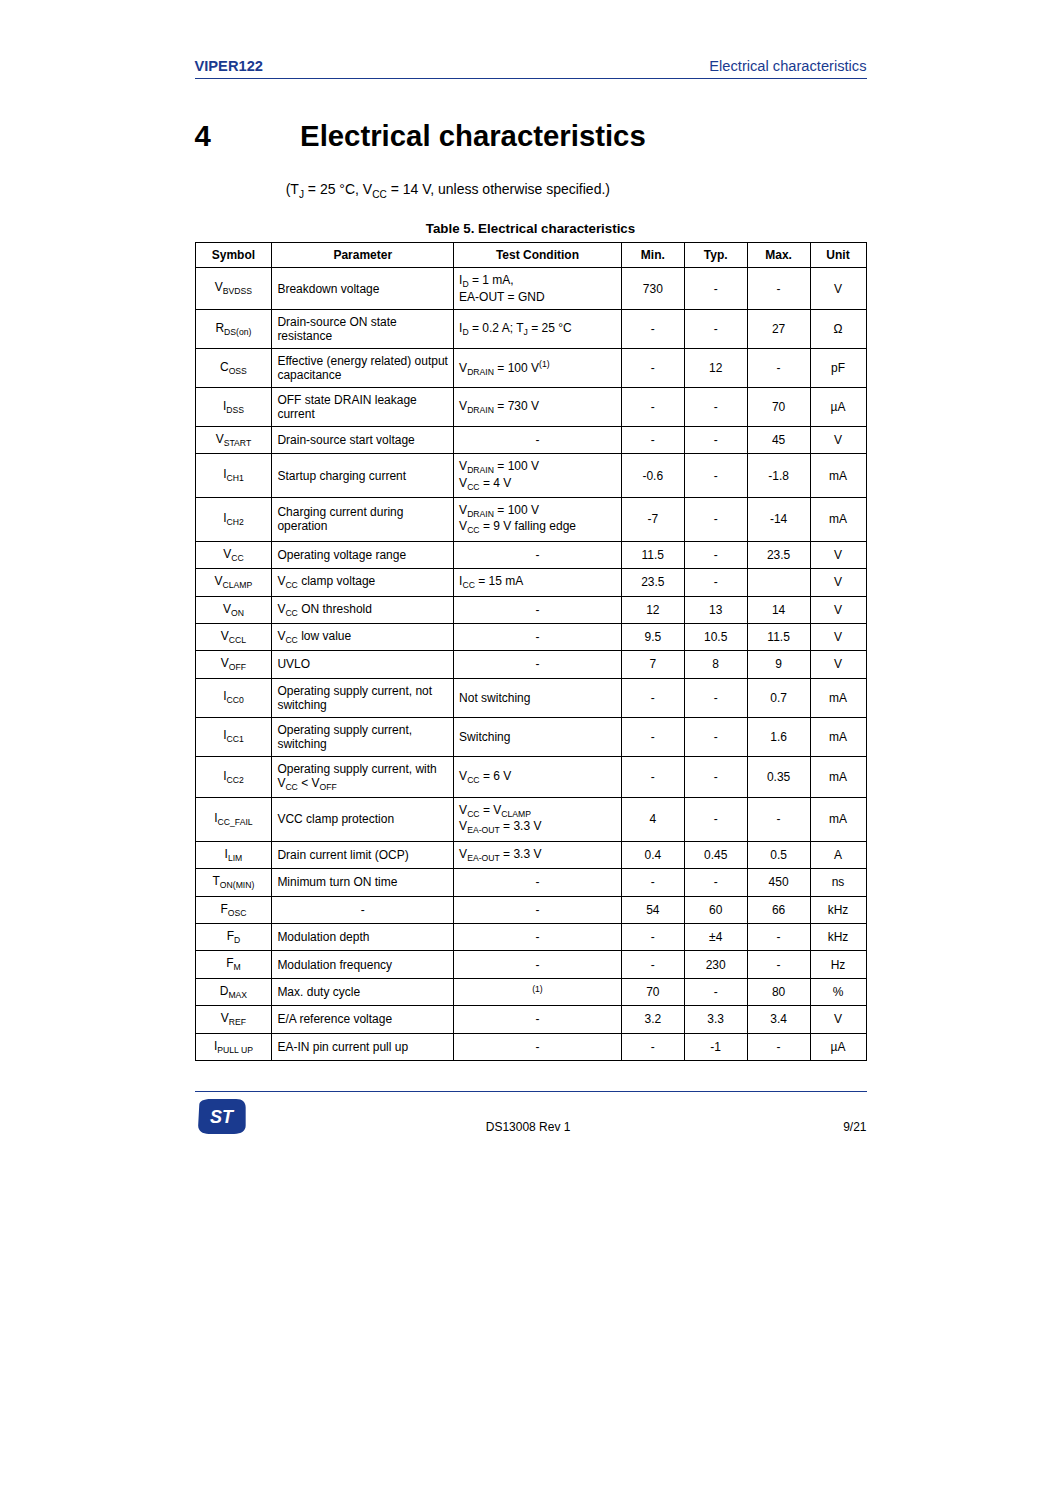VIPER122
Electrical characteristics
4 Electrical characteristics
(TJ = 25 °C, VCC = 14 V, unless otherwise specified.)
Table 5. Electrical characteristics
| Symbol | Parameter | Test Condition | Min. | Typ. | Max. | Unit |
| --- | --- | --- | --- | --- | --- | --- |
| V BVDSS | Breakdown voltage | I D = 1 mA, EA-OUT = GND | 730 | - | - | V |
| R DS(on) | Drain-source ON state resistance | I D = 0.2 A; T J = 25 °C | - | - | 27 | Ω |
| C OSS | Effective (energy related) output capacitance | V DRAIN = 100 V (1) | - | 12 | - | pF |
| I DSS | OFF state DRAIN leakage current | V DRAIN = 730 V | - | - | 70 | µA |
| V START | Drain-source start voltage | - | - | - | 45 | V |
| I CH1 | Startup charging current | V DRAIN = 100 V V CC = 4 V | -0.6 | - | -1.8 | mA |
| I CH2 | Charging current during operation | V DRAIN = 100 V V CC = 9 V falling edge | -7 | - | -14 | mA |
| V CC | Operating voltage range | - | 11.5 | - | 23.5 | V |
| V CLAMP | V CC clamp voltage | I CC = 15 mA | 23.5 | - | | V |
| V ON | V CC ON threshold | - | 12 | 13 | 14 | V |
| V CCL | V CC low value | - | 9.5 | 10.5 | 11.5 | V |
| V OFF | UVLO | - | 7 | 8 | 9 | V |
| I CC0 | Operating supply current, not switching | Not switching | - | - | 0.7 | mA |
| I CC1 | Operating supply current, switching | Switching | - | - | 1.6 | mA |
| I CC2 | Operating supply current, with V CC < V OFF | V CC = 6 V | - | - | 0.35 | mA |
| I CC_FAIL | VCC clamp protection | V CC = V CLAMP V EA-OUT = 3.3 V | 4 | - | - | mA |
| I LIM | Drain current limit (OCP) | V EA-OUT = 3.3 V | 0.4 | 0.45 | 0.5 | A |
| T ON(MIN) | Minimum turn ON time | - | - | - | 450 | ns |
| F OSC | - | - | 54 | 60 | 66 | kHz |
| F D | Modulation depth | - | - | ±4 | - | kHz |
| F M | Modulation frequency | - | - | 230 | - | Hz |
| D MAX | Max. duty cycle | (1) | 70 | - | 80 | % |
| V REF | E/A reference voltage | - | 3.2 | 3.3 | 3.4 | V |
| I PULL UP | EA-IN pin current pull up | - | - | -1 | - | µA |
ST
DS13008 Rev 1
9/21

> [What the exercise asks]: The answer must be an exact copy of the lines above, from the start of the records through the line with "OSS | Effective", and of nothing else; no pictures belong in it.

> [Solution for this exercise]:
VIPER122
Electrical characteristics
4 Electrical characteristics
(TJ = 25 °C, VCC = 14 V, unless otherwise specified.)
Table 5. Electrical characteristics
| Symbol | Parameter | Test Condition | Min. | Typ. | Max. | Unit |
| --- | --- | --- | --- | --- | --- | --- |
| V BVDSS | Breakdown voltage | I D = 1 mA, EA-OUT = GND | 730 | - | - | V |
| R DS(on) | Drain-source ON state resistance | I D = 0.2 A; T J = 25 °C | - | - | 27 | Ω |
| C OSS | Effective (energy related) output capacitance | V DRAIN = 100 V (1) | - | 12 | - | pF |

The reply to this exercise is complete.